::: Data for review :::

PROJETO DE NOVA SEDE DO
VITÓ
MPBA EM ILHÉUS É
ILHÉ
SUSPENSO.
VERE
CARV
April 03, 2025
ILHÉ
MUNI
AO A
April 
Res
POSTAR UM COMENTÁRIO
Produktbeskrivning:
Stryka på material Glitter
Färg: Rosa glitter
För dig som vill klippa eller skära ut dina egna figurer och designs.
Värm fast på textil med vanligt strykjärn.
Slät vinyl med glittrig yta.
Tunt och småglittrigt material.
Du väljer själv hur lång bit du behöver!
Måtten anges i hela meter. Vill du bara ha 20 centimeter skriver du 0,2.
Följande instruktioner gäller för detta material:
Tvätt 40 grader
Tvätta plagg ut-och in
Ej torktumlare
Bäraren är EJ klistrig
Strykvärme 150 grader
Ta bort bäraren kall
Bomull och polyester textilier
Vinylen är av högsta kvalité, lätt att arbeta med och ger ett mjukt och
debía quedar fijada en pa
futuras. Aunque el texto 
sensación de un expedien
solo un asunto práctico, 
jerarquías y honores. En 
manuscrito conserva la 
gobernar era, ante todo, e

:::
::: Data for review :::

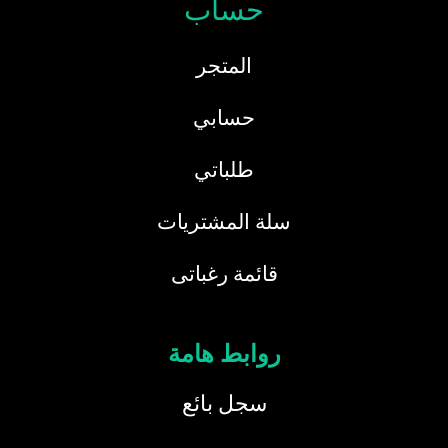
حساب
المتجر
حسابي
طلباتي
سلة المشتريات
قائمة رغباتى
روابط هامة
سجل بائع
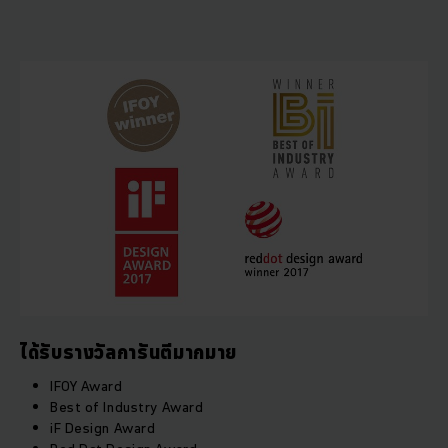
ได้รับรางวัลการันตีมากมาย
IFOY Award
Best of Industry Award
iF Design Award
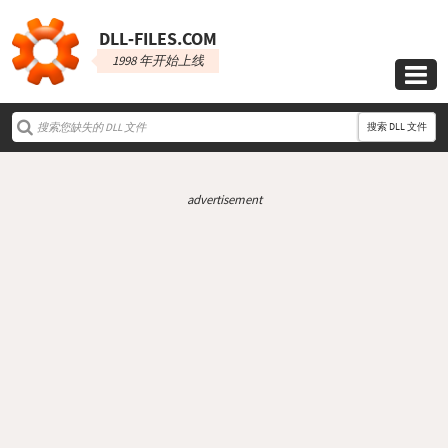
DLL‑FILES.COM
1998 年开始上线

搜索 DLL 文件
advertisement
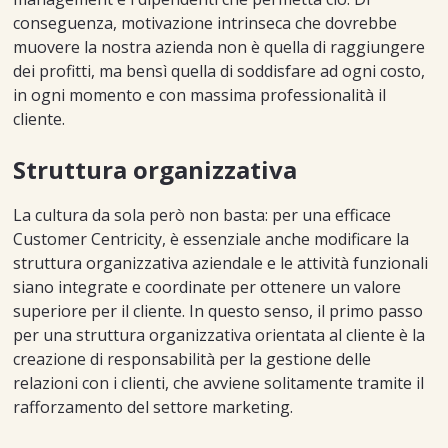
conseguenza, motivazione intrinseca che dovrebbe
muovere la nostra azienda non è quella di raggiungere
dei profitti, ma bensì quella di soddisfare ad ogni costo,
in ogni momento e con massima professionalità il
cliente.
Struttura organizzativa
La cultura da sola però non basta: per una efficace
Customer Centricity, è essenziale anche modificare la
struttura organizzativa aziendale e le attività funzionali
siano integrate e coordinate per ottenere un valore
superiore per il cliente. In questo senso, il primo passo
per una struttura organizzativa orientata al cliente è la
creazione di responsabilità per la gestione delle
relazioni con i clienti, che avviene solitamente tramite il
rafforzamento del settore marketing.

:::

### [What to work on]
Rewrite the lines from the line with "PROJETO DE NOVA SEDE DO" up to and including the line with "Ta bort bäraren kall", changing "Rosa glitter" to "Silver glitter" and leaving everything else as it is.

### [Task solution]
PROJETO DE NOVA SEDE DO
VITÓ
MPBA EM ILHÉUS É
ILHÉ
SUSPENSO.
VERE
CARV
April 03, 2025
ILHÉ
MUNI
AO A
April 
Res
POSTAR UM COMENTÁRIO
Produktbeskrivning:
Stryka på material Glitter
Färg: Silver glitter
För dig som vill klippa eller skära ut dina egna figurer och designs.
Värm fast på textil med vanligt strykjärn.
Slät vinyl med glittrig yta.
Tunt och småglittrigt material.
Du väljer själv hur lång bit du behöver!
Måtten anges i hela meter. Vill du bara ha 20 centimeter skriver du 0,2.
Följande instruktioner gäller för detta material:
Tvätt 40 grader
Tvätta plagg ut-och in
Ej torktumlare
Bäraren är EJ klistrig
Strykvärme 150 grader
Ta bort bäraren kall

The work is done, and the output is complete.